SharePoint Online

Dataiku can interact with SharePoint Online to:

  • read and write datasets based on SharePoint Online lists

  • read and write datasets based on SharePoint Online stored documents

  • read and write managed folders

There are two types of SharePoint objects that can be leveraged: documents libraries and lists.

To interact with document, you will need to know its SharePoint site, the drive in which it is stored, and its path within this drive.

Dataiku uses the same filesystem-like mechanism when accessing SharePoint Online: when you specify a site and drive, you can browse it to quickly find your data, or you can set the prefix in which Dataiku may output datasets. Datasets on SharePoint thus must be in one of the supported filesystem formats.

To interact with SharePoint lists, you will need to know the site, and the name of the list.

Creating a SharePoint Online connection

Before connecting to SharePoint Online with Dataiku you need to :

  • create at least one site SharePoint

  • define an app on Azure portal and retrieve its client id and client secret

Connecting to SharePoint Online using OAuth2

Dataiku access SharePoint Online using OAuth2 as a per-user credentials.

  • create a new App registration (Azure Portal > Microsoft Entra ID > App registrations). Dataiku will connect with the identity of this app

  • in the Overview tab, note the Application (client) ID and the Directory (tenant) ID

  • in the Authentication tab, add a new Platform

    • choose the “Web” platform

    • add a redirect URI of DSS_BASE_URL/dip/api/oauth2-callback

Note

For example if Dataiku is accessed at https://dss.mycompany.corp/, the OAuth2 redirect URL is https://dss.mycompany.corp/dip/api/oauth2-callback

  • if you selected the “Web” platform earlier, create a client secret for this application (App registration > Certificates & Secrets), note the client (app) secret

  • create a new SharePoint Online connection in Dataiku

  • fill the “Tenant id”, “App id”, and “App secret” fields with the fields you noted earlier in the Azure App

  • “Authorization endpoint” should be https://login.microsoftonline.com/common/oauth2/v2.0/authorize for multitenant apps, or https://login.microsoftonline.com/<<your tenant id>>/oauth2/v2.0/authorize for single tenant

  • “Token endpoint” should be https://login.microsoftonline.com/common/oauth2/v2.0/token for multitenant apps, or https://login.microsoftonline.com/<<your tenant id>>/oauth2/v2.0/token for single tenant

  • “Scope” should be offline_access User.Read Files.ReadWrite.All Sites.ReadWrite.All Sites.Manage.All

  • “Default site” should contain the name for an existing SharePoint site where new managed datasets will be created by default. To find the site name, browse to that site and copy the section of the URL following /sites/. For instance, if the URL looks like https://my-corp.sharepoint.com/sites/myproject/_layouts/15/viewlsts.aspx?view=14, the site name is myproject.

  • “Default drive” should contain the name of an existing drive where new managed datasets will be created by default.

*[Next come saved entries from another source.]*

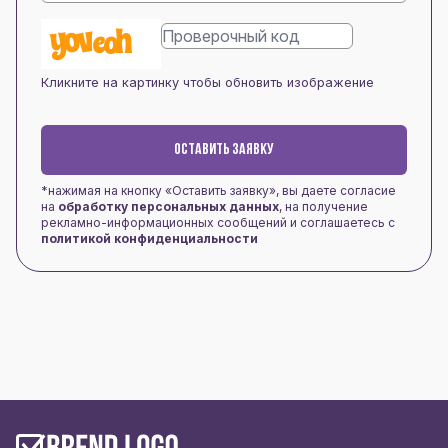
Кликните на картинку чтобы обновить изображение
ОСТАВИТЬ ЗАЯВКУ
*нажимая на кнопку «Оставить заявку», вы даете согласие
на
обработку персональных данных
, на получение
рекламно-информационных сообщений и соглашаетесь с
политикой конфиденциальности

This drive must belong to the default site. To find the drive name, go to the “Site contents” section and copy the name of the document library containing your drive.

  • “Default path” is the path to the directory within the default drive where managed folders will be created

  • create the connection (you can’t test it yet)

Then for each user:

  • go to user profile > Credentials

  • click the “Edit” button next to the new connection name

  • follow the instructions that appear

Creating SharePoint Online datasets

From a SharePoint document

After creating your SharePoint Online connection in Administration, you can create datasets from documents stored on SharePoint.

From either the Flow or the datasets list, click on +Dataset > Cloud Storage & Social > SharePoint Document.

  • select the connection

  • select the SharePoint site and the drive in which your files are located

  • click on “Browse” to locate your files

From a SharePoint list

After creating your SharePoint Online connection in Administration, you can create datasets from a SharePoint list.

From either the Flow or the datasets list, click on +Dataset > Cloud Storage & Social > SharePoint List.

  • select the connection in which your lists are located

  • select the SharePoint site and the list

Location of managed datasets and folders

When you create a managed dataset or folder in a SharePoint Online connection, Dataiku will automatically create it within the “Default site”, “Default drive” and the “Default path”.

Below that root path, the “naming rule” applies. See Making relocatable managed datasets for more information.